玄関の扉に反射した弱い光の中、下着に紅い血が広がるのが見えた。
「美希さん… 大丈夫?」
「うん…」
彼女の指が、ボクの髪をかきむしるように掴む。
彼女は、顔に息がかかる距離から囁いた。
時間が止まっているように感じた。
「どう? 気持ちいい」
かすかに振るえた声。痛みに耐える、か細い息が頬を撫でる。
「う、うん…」
頭の中が、いっぱいで。
何でいっぱいか説明できないけど何かでいっぱいで、そう答える事しかできなかった。
「光くん、私ね、ずっと好きだったの」
ゆっくりと動き始める。彼女も、時間も…
「貴方の事、ずっとこうしたかったの…」
「ボクも、美希さんの事…」
美希さんの涙が、ぽろぽろと零れはじめる。
ボクは何も言えずに、ただ、彼女の動きに答える事しかできなかった。
「うっ…… ううん………」
殺した声は頭の中で大きく響き、数倍心に響いた。
そして、感じる全てはそれ以上になった。
「美希さん…… ボク… もう…」
「まって、中には…」
か細く彼女が言う。
それでもボクは止まらなかった。それでも僕らは止まらなかった。
「ぁっ……あああっ ああっ」
白くなった。何も無くなった。
ううん、違う。彼女だけそこにあった。

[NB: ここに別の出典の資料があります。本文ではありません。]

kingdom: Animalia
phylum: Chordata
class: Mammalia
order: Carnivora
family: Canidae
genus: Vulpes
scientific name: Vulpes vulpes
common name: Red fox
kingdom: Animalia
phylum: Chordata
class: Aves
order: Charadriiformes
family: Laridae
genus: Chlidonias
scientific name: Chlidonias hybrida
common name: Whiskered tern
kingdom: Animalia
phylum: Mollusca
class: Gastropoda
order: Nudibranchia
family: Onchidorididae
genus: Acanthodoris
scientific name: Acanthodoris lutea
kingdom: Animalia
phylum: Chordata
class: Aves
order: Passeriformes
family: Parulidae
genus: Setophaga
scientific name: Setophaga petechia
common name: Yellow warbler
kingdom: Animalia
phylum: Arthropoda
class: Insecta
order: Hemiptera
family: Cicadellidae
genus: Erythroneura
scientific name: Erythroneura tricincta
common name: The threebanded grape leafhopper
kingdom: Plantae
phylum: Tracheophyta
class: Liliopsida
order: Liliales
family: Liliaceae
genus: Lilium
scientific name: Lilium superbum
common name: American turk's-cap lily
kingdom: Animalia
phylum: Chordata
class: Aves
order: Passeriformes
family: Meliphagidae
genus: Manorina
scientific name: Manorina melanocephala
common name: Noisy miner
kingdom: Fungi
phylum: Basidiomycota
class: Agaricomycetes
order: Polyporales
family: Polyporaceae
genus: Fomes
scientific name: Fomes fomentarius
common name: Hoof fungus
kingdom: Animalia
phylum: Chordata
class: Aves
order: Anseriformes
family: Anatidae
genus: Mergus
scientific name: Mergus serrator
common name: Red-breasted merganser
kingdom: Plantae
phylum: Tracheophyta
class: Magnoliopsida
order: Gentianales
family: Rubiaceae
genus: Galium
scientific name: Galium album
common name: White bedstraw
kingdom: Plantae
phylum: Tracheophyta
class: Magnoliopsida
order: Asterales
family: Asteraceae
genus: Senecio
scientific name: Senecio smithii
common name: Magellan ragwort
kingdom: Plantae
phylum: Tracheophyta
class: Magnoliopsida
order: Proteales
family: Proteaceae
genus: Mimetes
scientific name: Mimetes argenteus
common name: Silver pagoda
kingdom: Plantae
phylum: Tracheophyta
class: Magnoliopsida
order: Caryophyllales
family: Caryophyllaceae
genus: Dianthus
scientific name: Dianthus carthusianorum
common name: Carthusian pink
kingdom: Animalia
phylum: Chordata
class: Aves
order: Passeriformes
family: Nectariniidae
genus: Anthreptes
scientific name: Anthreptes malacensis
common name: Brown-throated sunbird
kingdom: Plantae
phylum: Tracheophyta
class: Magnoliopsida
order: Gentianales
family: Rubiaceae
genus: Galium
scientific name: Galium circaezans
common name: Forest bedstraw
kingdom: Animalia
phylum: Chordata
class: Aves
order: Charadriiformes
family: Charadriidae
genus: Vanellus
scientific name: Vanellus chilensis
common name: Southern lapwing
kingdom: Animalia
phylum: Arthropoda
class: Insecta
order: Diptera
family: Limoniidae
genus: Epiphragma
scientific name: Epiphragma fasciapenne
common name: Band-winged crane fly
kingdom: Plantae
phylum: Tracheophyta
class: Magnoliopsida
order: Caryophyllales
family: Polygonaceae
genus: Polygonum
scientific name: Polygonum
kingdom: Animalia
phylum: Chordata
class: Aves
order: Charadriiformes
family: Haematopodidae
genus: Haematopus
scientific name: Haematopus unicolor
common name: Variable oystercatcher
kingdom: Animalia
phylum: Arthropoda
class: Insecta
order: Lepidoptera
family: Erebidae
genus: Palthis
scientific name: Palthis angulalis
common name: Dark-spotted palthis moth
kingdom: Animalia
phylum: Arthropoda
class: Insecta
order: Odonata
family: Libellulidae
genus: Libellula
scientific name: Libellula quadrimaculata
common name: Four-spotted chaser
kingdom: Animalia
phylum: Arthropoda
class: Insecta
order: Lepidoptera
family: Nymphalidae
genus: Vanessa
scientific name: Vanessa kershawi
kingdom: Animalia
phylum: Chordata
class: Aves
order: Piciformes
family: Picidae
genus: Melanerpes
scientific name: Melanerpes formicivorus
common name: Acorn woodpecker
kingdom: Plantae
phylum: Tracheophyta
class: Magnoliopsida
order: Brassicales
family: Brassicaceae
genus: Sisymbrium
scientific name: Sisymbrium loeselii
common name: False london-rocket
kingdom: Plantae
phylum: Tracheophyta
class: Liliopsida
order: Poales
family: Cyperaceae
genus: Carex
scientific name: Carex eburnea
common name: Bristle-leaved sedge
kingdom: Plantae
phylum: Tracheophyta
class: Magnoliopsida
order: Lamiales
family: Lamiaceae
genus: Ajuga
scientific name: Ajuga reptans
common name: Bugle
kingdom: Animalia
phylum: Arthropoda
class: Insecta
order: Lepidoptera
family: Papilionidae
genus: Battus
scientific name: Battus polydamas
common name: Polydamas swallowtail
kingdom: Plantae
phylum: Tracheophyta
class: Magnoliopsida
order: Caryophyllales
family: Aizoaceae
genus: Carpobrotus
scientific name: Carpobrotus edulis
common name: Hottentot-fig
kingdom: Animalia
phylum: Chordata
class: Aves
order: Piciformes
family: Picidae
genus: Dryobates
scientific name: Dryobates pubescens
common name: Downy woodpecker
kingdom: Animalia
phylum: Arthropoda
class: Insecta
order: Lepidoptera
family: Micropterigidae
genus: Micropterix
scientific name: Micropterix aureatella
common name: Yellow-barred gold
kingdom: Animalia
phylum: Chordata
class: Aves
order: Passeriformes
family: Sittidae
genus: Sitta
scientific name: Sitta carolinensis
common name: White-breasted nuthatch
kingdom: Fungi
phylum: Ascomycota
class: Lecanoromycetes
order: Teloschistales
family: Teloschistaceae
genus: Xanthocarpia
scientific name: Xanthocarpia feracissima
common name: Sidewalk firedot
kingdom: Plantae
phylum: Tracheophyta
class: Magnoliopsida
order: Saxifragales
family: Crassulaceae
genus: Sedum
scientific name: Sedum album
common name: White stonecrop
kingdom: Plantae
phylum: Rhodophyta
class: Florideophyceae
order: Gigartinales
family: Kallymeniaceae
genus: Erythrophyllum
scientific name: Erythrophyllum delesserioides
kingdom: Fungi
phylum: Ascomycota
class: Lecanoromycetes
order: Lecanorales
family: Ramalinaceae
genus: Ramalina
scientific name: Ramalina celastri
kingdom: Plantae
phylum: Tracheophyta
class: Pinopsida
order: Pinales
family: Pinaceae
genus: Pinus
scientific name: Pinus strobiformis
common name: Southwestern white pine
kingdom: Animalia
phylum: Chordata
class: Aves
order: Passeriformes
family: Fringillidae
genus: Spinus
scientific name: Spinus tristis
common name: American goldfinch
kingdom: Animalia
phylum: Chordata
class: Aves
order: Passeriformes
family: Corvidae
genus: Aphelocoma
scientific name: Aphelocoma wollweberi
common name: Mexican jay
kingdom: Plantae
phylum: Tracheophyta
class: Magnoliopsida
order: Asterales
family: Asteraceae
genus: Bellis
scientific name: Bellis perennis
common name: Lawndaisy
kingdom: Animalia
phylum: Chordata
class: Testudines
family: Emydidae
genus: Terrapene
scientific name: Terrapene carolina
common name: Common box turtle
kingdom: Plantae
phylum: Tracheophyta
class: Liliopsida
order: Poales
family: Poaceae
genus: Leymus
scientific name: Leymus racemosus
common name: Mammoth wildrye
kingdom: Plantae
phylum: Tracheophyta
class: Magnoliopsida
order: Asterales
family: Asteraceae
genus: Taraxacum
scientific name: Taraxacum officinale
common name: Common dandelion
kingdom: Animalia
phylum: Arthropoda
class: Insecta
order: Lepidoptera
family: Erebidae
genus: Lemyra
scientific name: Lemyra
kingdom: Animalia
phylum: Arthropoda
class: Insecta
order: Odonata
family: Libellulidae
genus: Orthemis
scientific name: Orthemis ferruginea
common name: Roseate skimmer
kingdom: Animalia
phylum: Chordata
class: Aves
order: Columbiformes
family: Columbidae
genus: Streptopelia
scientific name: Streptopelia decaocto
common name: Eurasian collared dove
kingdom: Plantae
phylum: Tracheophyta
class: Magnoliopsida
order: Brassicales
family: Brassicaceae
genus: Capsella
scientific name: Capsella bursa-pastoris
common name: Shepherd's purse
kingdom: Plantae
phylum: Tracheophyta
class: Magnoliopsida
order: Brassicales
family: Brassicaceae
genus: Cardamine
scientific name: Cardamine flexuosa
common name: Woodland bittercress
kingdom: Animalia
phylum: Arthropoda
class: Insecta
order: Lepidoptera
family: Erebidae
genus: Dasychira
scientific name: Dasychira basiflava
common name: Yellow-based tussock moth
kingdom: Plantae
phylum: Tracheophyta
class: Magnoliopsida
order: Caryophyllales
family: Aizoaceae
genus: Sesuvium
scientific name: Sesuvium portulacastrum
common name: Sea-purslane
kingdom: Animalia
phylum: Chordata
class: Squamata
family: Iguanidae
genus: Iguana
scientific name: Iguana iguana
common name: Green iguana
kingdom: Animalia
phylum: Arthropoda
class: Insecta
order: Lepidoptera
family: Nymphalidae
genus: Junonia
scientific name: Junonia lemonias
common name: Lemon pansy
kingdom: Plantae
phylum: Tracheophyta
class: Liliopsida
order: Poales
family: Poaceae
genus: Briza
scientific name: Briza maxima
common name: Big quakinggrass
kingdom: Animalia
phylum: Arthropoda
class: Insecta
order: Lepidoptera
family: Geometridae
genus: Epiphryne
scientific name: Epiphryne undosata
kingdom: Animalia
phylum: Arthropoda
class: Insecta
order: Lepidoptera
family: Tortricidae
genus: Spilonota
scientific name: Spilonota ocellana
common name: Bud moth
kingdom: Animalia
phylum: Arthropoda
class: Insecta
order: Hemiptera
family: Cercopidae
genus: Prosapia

彼女と完全に一つになった。
彼女の内股にしたたる、血と混ざった白濁した液体は、その証だった。
彼女は指先でその証に触れ、ぺろりと舐めて見せた。
「いけないんだ… 高校生がこんな事して…」
僕らはそのまま玄関で抱き合っていた。
頭の中には靄がかかり、するべき事も、かけるべき言葉も見つからないままだった。
「ねえ…」
ボクの胸に顔を埋めたままの彼女が呟いた。
「もう、自分で自分を縛ったりしなくていいんだよ」
「………」
「貴方はずっと、思ってたでしょ?」
「私と… こんなに年が離れていたらうまくいかないって」
「そんな、自分で自分の事縛ってる姿、もう見たくないよ」
彼女の言葉でボクは解った。ボクは、自分を縛ってた。
彼女の影を探す事しか自分には出来ないって。
でも、それを無くした時、ボクは何が出来るんだろう…
「出来るのかな… ボクに」
「出来るよ、絶対」
彼女はふふっと笑うとこう付け加えた。
「だって、ずっごく気持ちよかった」
ボクは言葉を失い、耳が“かーっ”と熱を帯びた。
「光くん、可愛い」
ボクはもう彼女の影を追わない。だって彼女はここに居るのだから。